Having trouble getting comfy in your seat? The Ostrich Pillow was invented for power naps and allows you to comfortably rest your head on any surface (even the plane window), while blocking out visual and aural distractions. There's just one catch - it doesn't look good and you'll certainly attract a few stares with this quirky pillow that makes you appear to be wearing a padded balaclava.
It might not be the most fashionable jacket, but if you want to stay cool on a plane, the Kuchofuku Air Conditioned Jacket may be the answer. The jacket features two cooling fans on its back which waft a refreshing breeze around the wearer. The fans are powered by AA batteries or can be plugged into a computer using a USB cable.
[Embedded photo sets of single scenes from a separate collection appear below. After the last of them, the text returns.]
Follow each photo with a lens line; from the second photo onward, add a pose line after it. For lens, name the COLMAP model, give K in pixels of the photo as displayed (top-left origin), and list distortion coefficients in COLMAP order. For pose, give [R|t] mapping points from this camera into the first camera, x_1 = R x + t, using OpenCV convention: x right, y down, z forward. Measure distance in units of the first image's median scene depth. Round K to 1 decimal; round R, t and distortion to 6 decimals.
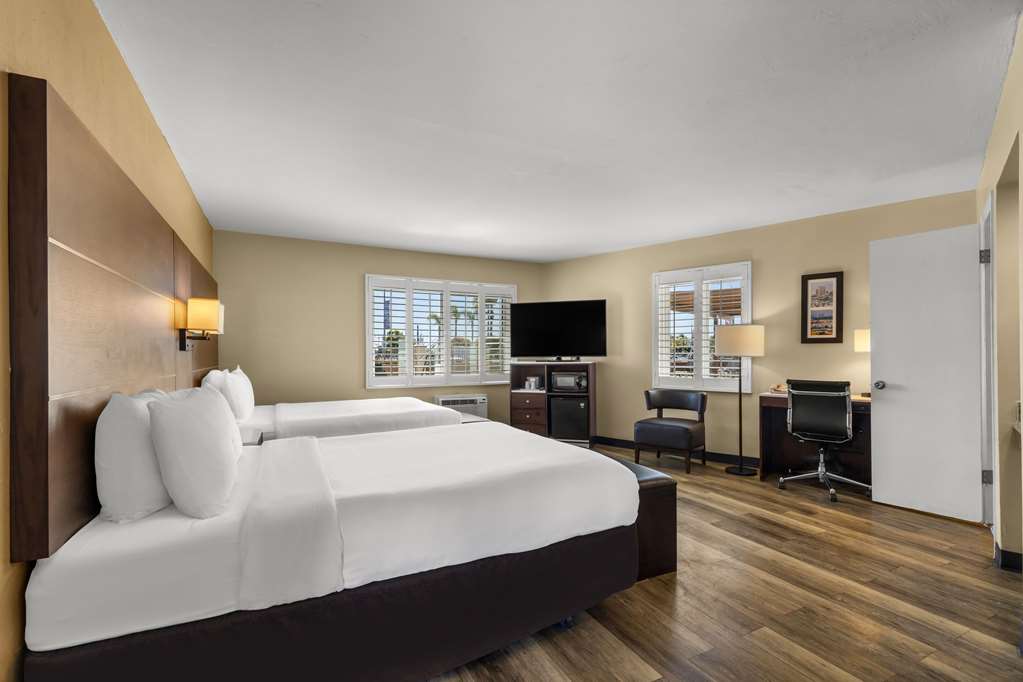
lens RADIAL K [[460.5, 0, 514.2], [0, 460.5, 352.1], [0, 0, 1]] dist [0.000594, 0.000063]
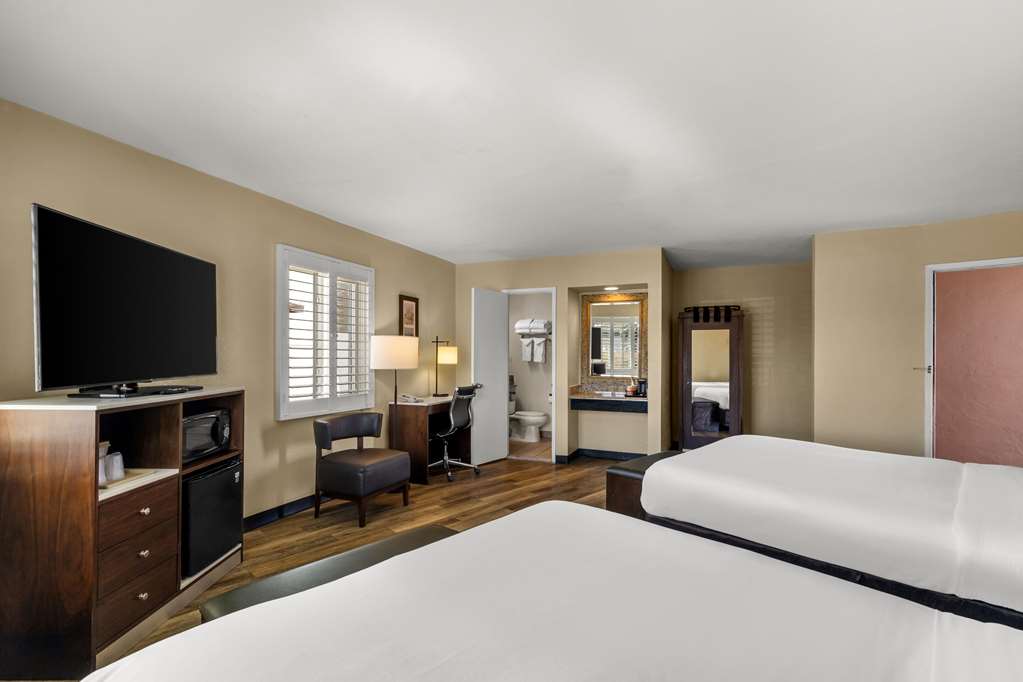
lens RADIAL K [[460.5, 0, 514.2], [0, 460.5, 352.1], [0, 0, 1]] dist [0.000594, 0.000063]
pose [[-0.313933, 0.012096, 0.949368, -0.429859], [-0.001650, 0.999910, -0.013286, -0.011407], [-0.949444, -0.005737, -0.313885, 0.907837]]
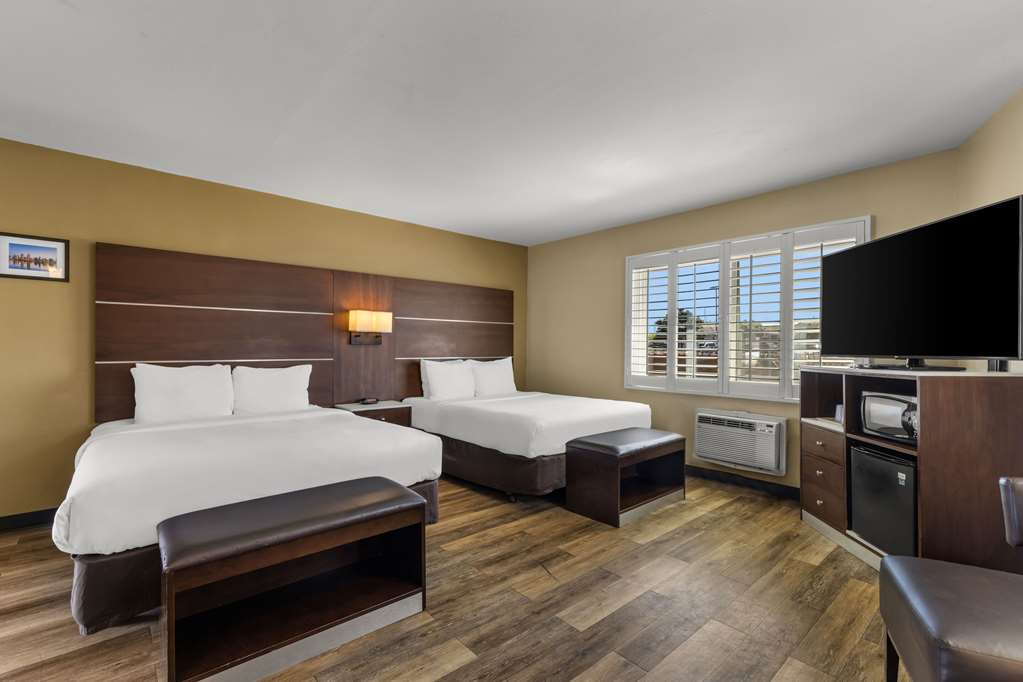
lens RADIAL K [[460.5, 0, 514.2], [0, 460.5, 352.1], [0, 0, 1]] dist [0.000594, 0.000063]
pose [[0.268001, 0.013072, -0.963330, 0.462940], [0.000272, 0.999907, 0.013644, -0.001591], [0.963419, -0.003919, 0.267972, 0.567654]]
One of the most controversial travel gadgets to date, the Knee Defender has caused quite a stir and has even diverted flights. The gadget works by helping you stop reclining seats on planes. It clips onto your meal tray and prevents the person in front from reclining. The plastic gadget, which has been criticized as being a passive aggressive product, even comes with a 'Courtesy Card' which you can present to the passenger in front asking them not to recline their seat. The creators of the product say that if this is not effective, the Knee Defender acts as your 'Plan B'.

Need help falling asleep on a plane? SleepPhones provide restful, audio-assisted relaxation without bulky headphones or uncomfortable earbuds. The wearable technology works as pyjamas for your ears, using smooth fleece material and helping you fall asleep on a flight while reducing ambient noise, conversations and snoring.

Conscious of plane germs? The trayGUARD is a tray table cover that provides an instant hygienic surface for flyers. The inventors say it is food contact safe and incorporates a chemical-free antimicrobial technology that is effective for the duration of your trip. Just slip it over your tray and you won't have to worry about catching flu germs. There is even a kids' version which comes with crayons for children to decorate their trayGUARD.

Does dozing on a flight leave you with neck pain? For those not getting enough support from U-shaped neck pillows, the NapAnywhere head support could be the answer. The pillow was developed by physician Dr. Shamaiengar to make travelling a more comfortable experience and is a minimalist device providing head support while in a seated position. The top part of the NapAnywhere features a shelf which sits below the chin and back of the head with a design to cradle your head.
Aero-Tray allows you to make the most of your space on a flight with its two-tier system which can separate food and drinks from your electronic items. It features an extendable pull-out shelf and cup support while counteracting the angle of a reclined seat in front, elevating your computer screen to relax neck, wrists and eye strain.

Part pillowcase, part hoodie, part iPhone case, the HoodiePillow promises ultimate Cocoonification™ to help you tuck away your stresses and relax on a flight. The travel pillowcase offers warmth, quiet and a healthy sleep environment while keeping the light out to give you uninterrupted shut-eye on a plane. It fits standard bed pillows and is made from premium sweatshirt material, which features two drawstrings for you to adjust it to your head size.